Instead, the agency has focused on digital services and self-help, a less-costly approach that “flies in the face” of data that show taxpayers prefer human interaction, Olson wrote.

“Pushing taxpayers to digital applications only exacerbates the taxpayer anxiety.”

Rettig told a New York University tax conference on Thursday in New York that improving taxpayer service is one of his top priorities. “What we’re trying to do is get to best-in-class service equivalent to what people get when they call an online retailer,” he said.

Olson directed some of her sharpest criticism to a new component of the agency’s 2018-2022 strategic plan that established measuring how well the IRS treats taxpayers by how often they forgo a human interaction in favor of a so-called self-assistance “service channel,” like the IRS website or automated calls with lengthy menu choices.
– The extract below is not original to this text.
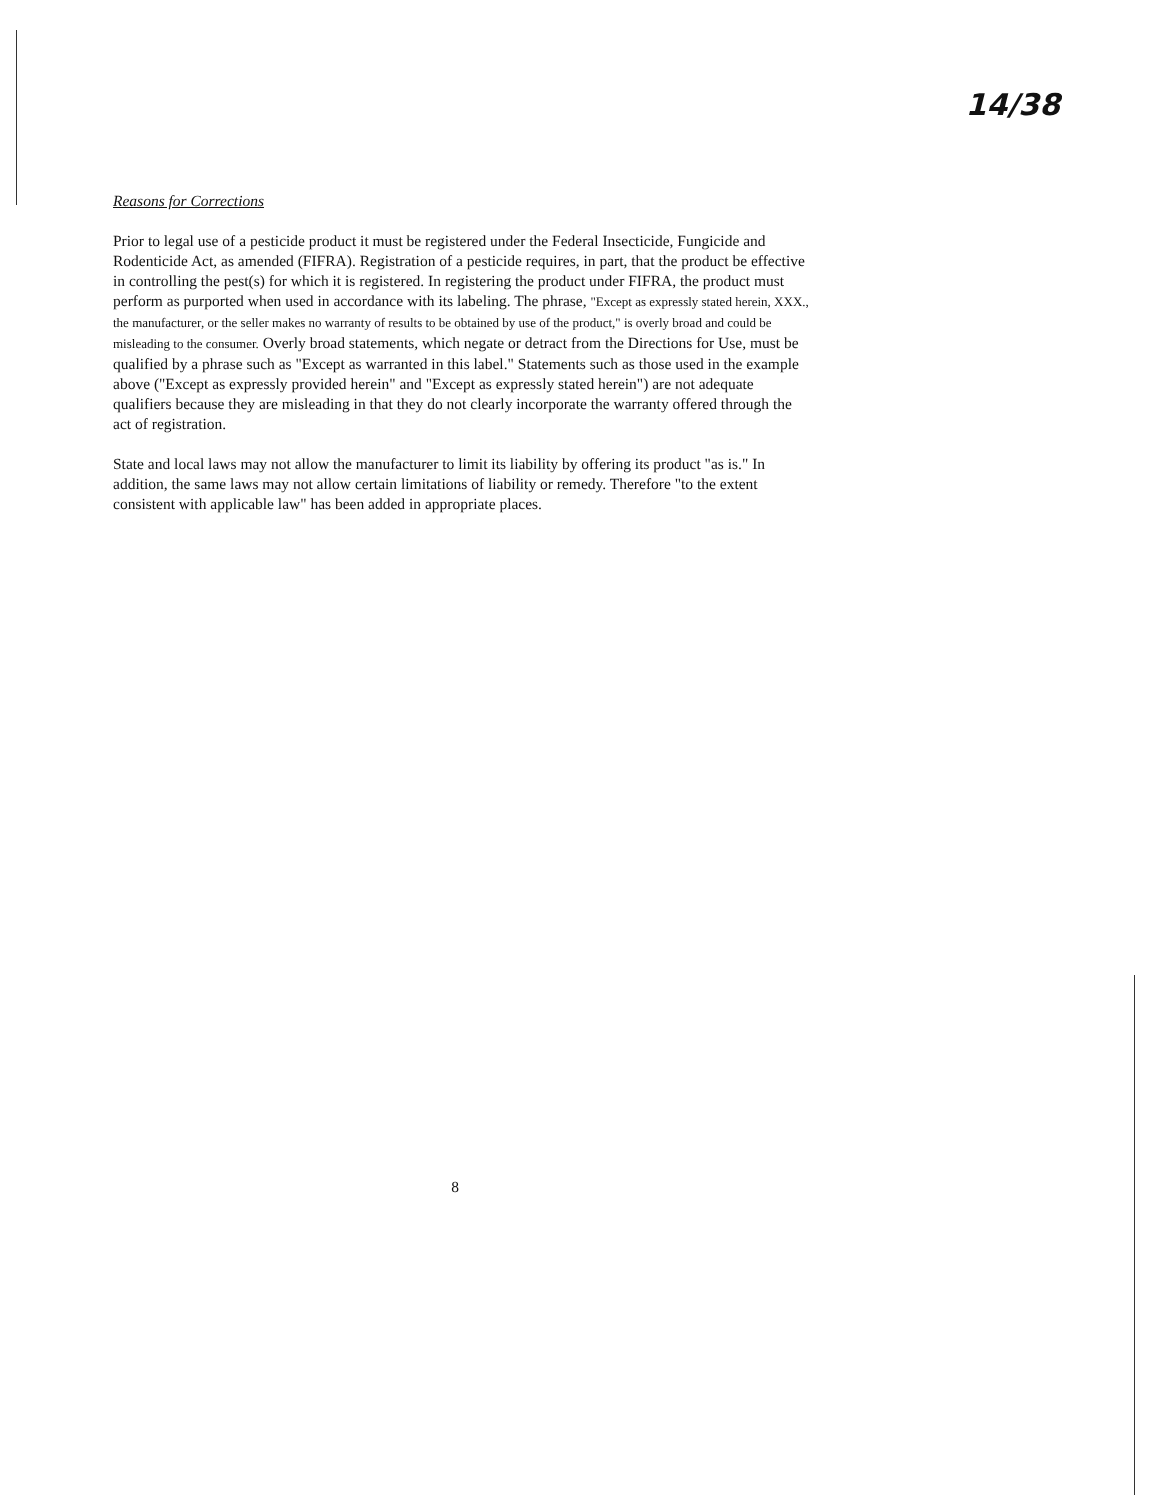14/38
Reasons for Corrections
Prior to legal use of a pesticide product it must be registered under the Federal Insecticide, Fungicide and Rodenticide Act, as amended (FIFRA). Registration of a pesticide requires, in part, that the product be effective in controlling the pest(s) for which it is registered. In registering the product under FIFRA, the product must perform as purported when used in accordance with its labeling. The phrase, "Except as expressly stated herein, XXX., the manufacturer, or the seller makes no warranty of results to be obtained by use of the product," is overly broad and could be misleading to the consumer. Overly broad statements, which negate or detract from the Directions for Use, must be qualified by a phrase such as "Except as warranted in this label." Statements such as those used in the example above ("Except as expressly provided herein" and "Except as expressly stated herein") are not adequate qualifiers because they are misleading in that they do not clearly incorporate the warranty offered through the act of registration.
State and local laws may not allow the manufacturer to limit its liability by offering its product "as is." In addition, the same laws may not allow certain limitations of liability or remedy. Therefore "to the extent consistent with applicable law" has been added in appropriate places.
8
“The taxpayer wants answers and instead gets a runaround,” she wrote. The Trump administration has requested a 5% increase in funding for enforcement and a 6.6% decrease in funding for taxpayer services.

Plan Sought

Under a “Taxpayer First Act” measure that passed Congress and is awaiting President Donald Trump’s signature, the IRS would be required to present a comprehensive customer service strategy to Congress within one year.

“The IRS should use that requirement as an opportunity to think creatively about better ways to truly put ‘taxpayers first,’” Olson said.

Olson also proposed that the IRS employ an "Economic Hardship Indicator" to use “as a factor in prioritizing and categorizing collection cases." Currently, the agency “doesn’t screen for ability to pay before it takes collection actions, thereby causing or worsening financial hardships for financially vulnerable taxpayers.”

The agency “routinely” puts delinquent taxpayers into onerous installment agreements that don’t allow them to pay their basic living expenses, she wrote. The Internal Revenue Code, she added, requires the IRS to "release any levy where a taxpayer is experiencing economic hardship" and to craft a payment plan that includes "allowable living expenses."